__Supplied passage__:

Stephanie was one of the three children of Philip of Milly and his wife, Isabella. She and her sister, Helena, and brother, Rainier, were born before 1153. She was named after her Flemish paternal grandmother. Philip was a powerful baron in the Kingdom of Jerusalem, holding vast lands in the area of Nablus. In 1161, he exchanged these lands for the Lordship of Transjordan, which was centered on the strongholds of Montreal and Kerak.

Stephanie's first husband was Humphrey III of Toron, son and heir apparent of Humphrey II, lord of Toron and constable of the kingdom. She may have already been married to him in 1161; he was one of the witnesses of her father's land exchange. Other witnesses included Walter II Brisebarre, lord of Beirut, who married Helena. In 1166, Philip entered the Order of the Temple; Rainier had apparently died by then and Transjordan passed to Helena, with Walter ruling it on her behalf. Helena died before 18 November 1167, leaving Walter to rule Transjordan on behalf of their daughter, Beatrice. Stephanie's father rose to become grand master of the Templars and died in 1171.

__Material provided__:
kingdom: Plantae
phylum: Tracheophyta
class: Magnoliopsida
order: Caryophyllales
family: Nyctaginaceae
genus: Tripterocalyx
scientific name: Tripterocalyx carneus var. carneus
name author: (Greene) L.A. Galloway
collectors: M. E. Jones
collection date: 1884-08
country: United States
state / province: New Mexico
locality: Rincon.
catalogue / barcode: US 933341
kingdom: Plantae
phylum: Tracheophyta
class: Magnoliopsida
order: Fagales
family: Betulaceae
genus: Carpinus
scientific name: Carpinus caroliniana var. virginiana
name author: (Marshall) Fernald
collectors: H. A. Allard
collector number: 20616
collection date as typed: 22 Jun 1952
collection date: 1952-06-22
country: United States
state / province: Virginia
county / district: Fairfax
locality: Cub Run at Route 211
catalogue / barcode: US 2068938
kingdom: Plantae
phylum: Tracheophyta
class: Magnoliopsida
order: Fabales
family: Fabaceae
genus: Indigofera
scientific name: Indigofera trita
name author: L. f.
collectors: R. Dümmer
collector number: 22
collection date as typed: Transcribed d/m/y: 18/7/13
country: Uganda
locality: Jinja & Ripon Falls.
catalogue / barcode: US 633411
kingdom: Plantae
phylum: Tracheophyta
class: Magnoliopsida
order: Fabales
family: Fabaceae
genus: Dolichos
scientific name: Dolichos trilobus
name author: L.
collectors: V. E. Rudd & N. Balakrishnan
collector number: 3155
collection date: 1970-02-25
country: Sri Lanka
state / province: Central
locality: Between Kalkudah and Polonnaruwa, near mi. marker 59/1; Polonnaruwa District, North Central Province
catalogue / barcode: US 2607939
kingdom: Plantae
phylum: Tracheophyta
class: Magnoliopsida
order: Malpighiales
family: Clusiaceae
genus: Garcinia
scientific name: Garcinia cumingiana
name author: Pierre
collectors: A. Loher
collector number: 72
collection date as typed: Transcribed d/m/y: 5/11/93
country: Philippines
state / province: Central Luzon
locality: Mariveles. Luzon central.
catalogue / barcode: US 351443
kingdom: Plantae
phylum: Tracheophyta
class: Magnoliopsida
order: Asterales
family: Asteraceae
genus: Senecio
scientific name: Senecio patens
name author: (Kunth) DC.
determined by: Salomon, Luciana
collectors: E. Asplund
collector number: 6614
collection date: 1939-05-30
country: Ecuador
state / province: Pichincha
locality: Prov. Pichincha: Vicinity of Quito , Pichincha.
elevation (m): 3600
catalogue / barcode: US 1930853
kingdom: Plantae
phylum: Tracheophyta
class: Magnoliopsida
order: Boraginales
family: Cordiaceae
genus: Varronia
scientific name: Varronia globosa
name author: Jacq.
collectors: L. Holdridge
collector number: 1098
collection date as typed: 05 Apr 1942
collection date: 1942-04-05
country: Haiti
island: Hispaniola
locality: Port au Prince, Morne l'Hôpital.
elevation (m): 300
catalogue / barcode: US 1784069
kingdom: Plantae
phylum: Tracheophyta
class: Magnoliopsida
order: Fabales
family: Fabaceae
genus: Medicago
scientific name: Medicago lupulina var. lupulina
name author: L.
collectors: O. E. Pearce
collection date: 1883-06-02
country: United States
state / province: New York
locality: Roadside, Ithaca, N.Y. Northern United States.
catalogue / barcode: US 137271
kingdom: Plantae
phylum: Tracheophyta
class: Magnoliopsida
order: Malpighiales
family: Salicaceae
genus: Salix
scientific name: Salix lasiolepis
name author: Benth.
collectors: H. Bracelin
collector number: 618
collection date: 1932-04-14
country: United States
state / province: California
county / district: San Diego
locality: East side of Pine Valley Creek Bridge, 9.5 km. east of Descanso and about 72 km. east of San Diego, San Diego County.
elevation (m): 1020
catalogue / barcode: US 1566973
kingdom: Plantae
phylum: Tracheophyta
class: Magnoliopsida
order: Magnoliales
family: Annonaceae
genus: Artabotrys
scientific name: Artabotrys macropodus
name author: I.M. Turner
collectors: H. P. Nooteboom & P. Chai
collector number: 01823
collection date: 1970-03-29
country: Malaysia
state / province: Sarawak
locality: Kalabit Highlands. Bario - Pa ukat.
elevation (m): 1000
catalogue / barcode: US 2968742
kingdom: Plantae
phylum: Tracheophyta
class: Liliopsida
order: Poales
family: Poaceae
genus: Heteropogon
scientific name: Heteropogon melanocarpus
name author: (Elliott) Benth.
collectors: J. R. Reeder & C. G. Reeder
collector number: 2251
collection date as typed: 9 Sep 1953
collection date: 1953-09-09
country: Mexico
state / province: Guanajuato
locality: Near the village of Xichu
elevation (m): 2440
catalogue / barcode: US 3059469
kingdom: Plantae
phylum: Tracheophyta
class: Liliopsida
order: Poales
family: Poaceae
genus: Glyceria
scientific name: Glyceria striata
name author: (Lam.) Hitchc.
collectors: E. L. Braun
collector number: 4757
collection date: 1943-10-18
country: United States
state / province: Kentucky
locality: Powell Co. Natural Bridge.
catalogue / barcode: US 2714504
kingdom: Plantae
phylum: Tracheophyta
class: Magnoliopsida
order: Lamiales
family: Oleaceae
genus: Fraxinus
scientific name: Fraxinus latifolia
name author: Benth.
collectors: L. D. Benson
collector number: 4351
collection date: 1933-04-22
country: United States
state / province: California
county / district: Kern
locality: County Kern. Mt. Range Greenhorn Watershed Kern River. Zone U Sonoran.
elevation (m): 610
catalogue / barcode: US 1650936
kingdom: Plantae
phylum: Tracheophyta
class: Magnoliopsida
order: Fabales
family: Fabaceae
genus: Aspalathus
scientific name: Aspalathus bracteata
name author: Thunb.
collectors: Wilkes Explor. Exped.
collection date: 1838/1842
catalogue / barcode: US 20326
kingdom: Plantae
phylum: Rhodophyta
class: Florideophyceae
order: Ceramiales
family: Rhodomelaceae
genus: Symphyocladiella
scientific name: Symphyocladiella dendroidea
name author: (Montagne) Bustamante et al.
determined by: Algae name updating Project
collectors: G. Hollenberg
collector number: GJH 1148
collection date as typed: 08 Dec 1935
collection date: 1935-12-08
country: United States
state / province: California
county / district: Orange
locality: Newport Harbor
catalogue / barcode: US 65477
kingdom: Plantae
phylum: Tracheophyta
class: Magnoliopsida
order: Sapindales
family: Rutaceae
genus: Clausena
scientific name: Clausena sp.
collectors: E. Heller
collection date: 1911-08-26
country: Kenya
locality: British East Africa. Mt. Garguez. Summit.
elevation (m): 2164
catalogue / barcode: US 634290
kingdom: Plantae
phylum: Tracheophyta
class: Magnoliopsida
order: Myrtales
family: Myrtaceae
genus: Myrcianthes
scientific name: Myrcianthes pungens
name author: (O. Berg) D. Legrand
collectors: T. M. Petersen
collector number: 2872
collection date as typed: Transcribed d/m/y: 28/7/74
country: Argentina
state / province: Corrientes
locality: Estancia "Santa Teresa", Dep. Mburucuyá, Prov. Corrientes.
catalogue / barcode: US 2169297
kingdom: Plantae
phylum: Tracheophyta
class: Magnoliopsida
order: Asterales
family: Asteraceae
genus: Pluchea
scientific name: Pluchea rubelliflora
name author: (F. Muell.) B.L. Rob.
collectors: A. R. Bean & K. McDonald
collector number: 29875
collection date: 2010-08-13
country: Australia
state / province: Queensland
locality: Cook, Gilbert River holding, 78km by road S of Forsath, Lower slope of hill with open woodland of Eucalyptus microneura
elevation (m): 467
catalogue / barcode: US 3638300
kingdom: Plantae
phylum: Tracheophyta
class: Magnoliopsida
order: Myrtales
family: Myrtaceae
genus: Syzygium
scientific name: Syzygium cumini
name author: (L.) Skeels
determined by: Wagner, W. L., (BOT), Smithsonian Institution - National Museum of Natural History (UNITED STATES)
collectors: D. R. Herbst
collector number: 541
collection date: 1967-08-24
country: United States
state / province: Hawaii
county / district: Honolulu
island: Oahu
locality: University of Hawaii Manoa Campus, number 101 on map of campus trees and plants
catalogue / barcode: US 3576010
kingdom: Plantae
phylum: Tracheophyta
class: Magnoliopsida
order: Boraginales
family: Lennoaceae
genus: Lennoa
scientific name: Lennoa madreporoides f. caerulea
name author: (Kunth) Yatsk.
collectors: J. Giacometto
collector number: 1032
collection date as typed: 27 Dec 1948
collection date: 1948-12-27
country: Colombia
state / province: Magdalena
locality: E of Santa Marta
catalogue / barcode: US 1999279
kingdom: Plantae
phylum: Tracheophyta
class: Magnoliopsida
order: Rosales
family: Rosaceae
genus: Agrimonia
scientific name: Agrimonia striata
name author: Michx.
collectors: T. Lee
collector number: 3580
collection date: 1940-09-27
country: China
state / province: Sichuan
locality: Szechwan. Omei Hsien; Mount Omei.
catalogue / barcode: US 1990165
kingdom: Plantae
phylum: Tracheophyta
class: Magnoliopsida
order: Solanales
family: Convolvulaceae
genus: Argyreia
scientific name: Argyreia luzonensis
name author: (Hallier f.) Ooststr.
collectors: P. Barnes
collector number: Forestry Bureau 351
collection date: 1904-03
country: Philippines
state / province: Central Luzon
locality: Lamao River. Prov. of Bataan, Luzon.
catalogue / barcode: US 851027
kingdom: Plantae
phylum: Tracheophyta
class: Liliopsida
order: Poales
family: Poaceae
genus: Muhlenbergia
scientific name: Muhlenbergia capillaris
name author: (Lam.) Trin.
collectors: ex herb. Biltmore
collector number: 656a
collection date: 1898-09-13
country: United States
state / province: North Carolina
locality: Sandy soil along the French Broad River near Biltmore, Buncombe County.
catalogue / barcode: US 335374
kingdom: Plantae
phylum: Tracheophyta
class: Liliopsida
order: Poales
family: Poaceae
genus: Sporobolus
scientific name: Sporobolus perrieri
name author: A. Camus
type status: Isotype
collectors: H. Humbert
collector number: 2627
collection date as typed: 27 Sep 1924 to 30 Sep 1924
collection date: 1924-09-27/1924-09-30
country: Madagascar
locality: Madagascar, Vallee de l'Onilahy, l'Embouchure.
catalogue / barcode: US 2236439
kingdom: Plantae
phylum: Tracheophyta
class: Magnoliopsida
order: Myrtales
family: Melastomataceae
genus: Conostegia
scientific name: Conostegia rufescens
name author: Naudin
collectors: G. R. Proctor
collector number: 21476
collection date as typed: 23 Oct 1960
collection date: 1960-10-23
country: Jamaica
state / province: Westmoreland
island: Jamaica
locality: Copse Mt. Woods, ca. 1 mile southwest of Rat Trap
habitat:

__Instructions__:
• a. Rewrite the paragraph of the passage about Stephanie that begins "Stephanie's first husband was" as a short bulleted list, keeping its main facts.
• b. Carry on the passage about Stephanie from the end of its last sentence.
The data above stand apart from the passage about Stephanie.

__Results of the exercise__:
• a.
- Stephanie's first husband was Humphrey III of Toron, son and heir apparent of Humphrey II, lord of Toron and constable of the kingdom.
- They may already have been married in 1161, when Humphrey witnessed her father's land exchange.
- Another witness was Walter II Brisebarre, lord of Beirut, who married Stephanie's sister Helena.
- In 1166 Philip joined the Order of the Temple. Rainier had apparently died by then, so Transjordan passed to Helena, and Walter ruled it for her.
- Helena died before 18 November 1167, and Walter then ruled Transjordan for their daughter, Beatrice.
- Philip became grand master of the Templars and died in 1171.

• b.
==Lady of Transjordan==
===Second marriage===
By February 1174, Stephanie's niece had died as well, and the lordship of Transjordan devolved on Stephanie. Whether or not Beatrice predeceased Humphrey III—with whom Stephanie had two children, Humphrey IV and Isabella—is not clear. In early 1174, King Amalric arranged for Stephanie to marry his seneschal and favorite, Miles of Plancy. Archbishop William of Tyre, chancellor and chronicler of the kingdom, suggests that this marriage took place shortly after Humphrey III's death, but a year of mourning had to have been observed. The wedding was probably held between 24 March and 18 April, when Miles assumed the title of lord. Their marriage appears to have produced no children.

After the death of King Amalric in July 1174, Miles assumed government of the kingdom in the name of the minor King Baldwin IV. A dispute with Count Raymond III of Tripoli, who demanded regency as Baldwin and Amalric's closest male relative, ended with Miles's assassination in Acre in October. Stephanie believed Raymond to be behind the murder, but a later source lays the blame on her dispossessed brother-in-law Walter.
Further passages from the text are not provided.